= INPUT RECORDS =
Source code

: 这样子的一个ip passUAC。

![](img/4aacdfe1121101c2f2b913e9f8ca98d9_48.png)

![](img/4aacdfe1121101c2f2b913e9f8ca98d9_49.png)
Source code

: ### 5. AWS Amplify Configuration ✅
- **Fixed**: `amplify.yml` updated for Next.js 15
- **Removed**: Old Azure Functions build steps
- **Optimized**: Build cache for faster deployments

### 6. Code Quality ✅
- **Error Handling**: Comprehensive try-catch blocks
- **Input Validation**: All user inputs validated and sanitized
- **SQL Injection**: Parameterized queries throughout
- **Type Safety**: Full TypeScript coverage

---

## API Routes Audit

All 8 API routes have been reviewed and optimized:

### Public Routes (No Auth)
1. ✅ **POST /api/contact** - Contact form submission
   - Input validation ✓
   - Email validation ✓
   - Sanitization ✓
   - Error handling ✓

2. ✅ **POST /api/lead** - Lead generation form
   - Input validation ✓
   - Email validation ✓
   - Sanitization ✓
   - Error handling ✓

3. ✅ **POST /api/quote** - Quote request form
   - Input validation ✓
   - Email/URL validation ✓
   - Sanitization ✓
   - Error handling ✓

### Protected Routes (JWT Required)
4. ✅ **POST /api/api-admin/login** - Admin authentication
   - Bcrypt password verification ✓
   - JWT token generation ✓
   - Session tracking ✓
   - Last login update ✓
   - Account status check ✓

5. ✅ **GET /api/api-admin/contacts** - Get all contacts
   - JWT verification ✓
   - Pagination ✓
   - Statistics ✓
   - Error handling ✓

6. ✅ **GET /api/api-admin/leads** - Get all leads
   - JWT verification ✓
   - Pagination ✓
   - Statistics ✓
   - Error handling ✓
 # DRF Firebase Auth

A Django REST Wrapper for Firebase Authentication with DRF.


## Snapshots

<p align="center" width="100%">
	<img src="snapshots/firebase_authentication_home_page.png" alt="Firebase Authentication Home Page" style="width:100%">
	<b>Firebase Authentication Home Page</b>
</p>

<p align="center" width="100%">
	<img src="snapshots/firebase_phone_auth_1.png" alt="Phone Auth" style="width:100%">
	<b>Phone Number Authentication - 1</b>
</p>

= PROBLEM =
Would you print the line containing "- Email/URL validation ✓" and every line after it up to the end of the listing above, exactly, and nothing else?

= TASK SOLUTION =
   - Email/URL validation ✓
   - Sanitization ✓
   - Error handling ✓

### Protected Routes (JWT Required)
4. ✅ **POST /api/api-admin/login** - Admin authentication
   - Bcrypt password verification ✓
   - JWT token generation ✓
   - Session tracking ✓
   - Last login update ✓
   - Account status check ✓

5. ✅ **GET /api/api-admin/contacts** - Get all contacts
   - JWT verification ✓
   - Pagination ✓
   - Statistics ✓
   - Error handling ✓

6. ✅ **GET /api/api-admin/leads** - Get all leads
   - JWT verification ✓
   - Pagination ✓
   - Statistics ✓
   - Error handling ✓
 # DRF Firebase Auth

A Django REST Wrapper for Firebase Authentication with DRF.


## Snapshots

<p align="center" width="100%">
	<img src="snapshots/firebase_authentication_home_page.png" alt="Firebase Authentication Home Page" style="width:100%">
	<b>Firebase Authentication Home Page</b>
</p>

<p align="center" width="100%">
	<img src="snapshots/firebase_phone_auth_1.png" alt="Phone Auth" style="width:100%">
	<b>Phone Number Authentication - 1</b>
</p>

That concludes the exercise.